Written tasks:
**A.** Update the NUMEXO2 text from "Enter NUMEXO2, a" to "data streams along.", putting "digital engine" where "digital brain" appears.
**B.** According to the NUMEXO2 text, how many NUMEXO2 modules has GANIL produced?

Excerpt to read:
□ □ □

In the noisy, high-stakes world of nuclear physics, detectors are more than sensors. They’re tremulous listeners that emit streams of tiny signals when atoms rearrange, ions crash, or photons whisper from a gamma-ray shower. The critical trick is not just catching a single flash accurately, but handling thousands of signals in parallel, every nanosecond counting. It’s a choreography where speed, precision, and reliability must all keep time with the universe’s most demanding experiments.
Enter NUMEXO2, a 16-channel, 14-bit/200-MHz digitizer and processing board born at GANIL, the Grand Accélérateur National d’Ions Lourds in Caen, France. This device started life as a successor to older gamma-ray spectrometers for the EXOGAM array, but it grew into something far broader: a versatile digital brain that can live inside a detector system and perform real-time analysis, timing, and data shaping. The project is led by Charles Houarner and a collaborative team at GANIL (with partners in Spain and Italy among its authors). What makes NUMEXO2 special isn’t a single clever trick; it’s a philosophy: push the data flow forward from the moment signals arrive, without pausing to stash samples, and let a bank of programmable logic figures out the physics as the data streams along.
What NUMEXO2 is and why it exists
The NUMEXO2 module is built around a sturdy idea: digitize at the detector, then let the FPGA fabric do the heavy lifting in real time. It’s a 16-channel system arranged as one main board and four daughter boards. The heart of the module contains large FPGAs—the VIRTEX6 and VIRTEX5 families from Xilinx—that work in tandem with a Linux-running processor to produce, package, and transport the results. Each ADC channel is independent, with its own timing and dead time, so everything can run in parallel. The goal is to extract energy and time information directly from the raw waveforms and to deliver a compact, machine-readable frame that can travel to a computer cluster or a data logger without bottlenecks.
Originally designed to replace older analog VXI digitizers for EXOGAM detectors, NUMEXO2 quickly proved its flexibility. It has been adapted to a dazzling variety of detectors: HPGe, silicon strip detectors, ionization chambers, scintillators, drift chambers, and more. GANIL has produced more than 120 NUMEXO2 modules to meet the institute’s needs, and the board’s architecture was intentionally engineered to be repurposed as a general-purpose digitizer. The architectural promise is simple: a modular, high-throughput platform that can deliver high energy resolution, precise timing, and pulse-shape analysis across different detector technologies.

□ □ □

Dataset rows:
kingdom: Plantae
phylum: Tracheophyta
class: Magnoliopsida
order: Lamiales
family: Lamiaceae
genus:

□ □ □

Exercise solutions:
**A.**
Enter NUMEXO2, a 16-channel, 14-bit/200-MHz digitizer and processing board born at GANIL, the Grand Accélérateur National d’Ions Lourds in Caen, France. This device started life as a successor to older gamma-ray spectrometers for the EXOGAM array, but it grew into something far broader: a versatile digital engine that can live inside a detector system and perform real-time analysis, timing, and data shaping. The project is led by Charles Houarner and a collaborative team at GANIL (with partners in Spain and Italy among its authors). What makes NUMEXO2 special isn’t a single clever trick; it’s a philosophy: push the data flow forward from the moment signals arrive, without pausing to stash samples, and let a bank of programmable logic figures out the physics as the data streams along.

**B.** More than 120.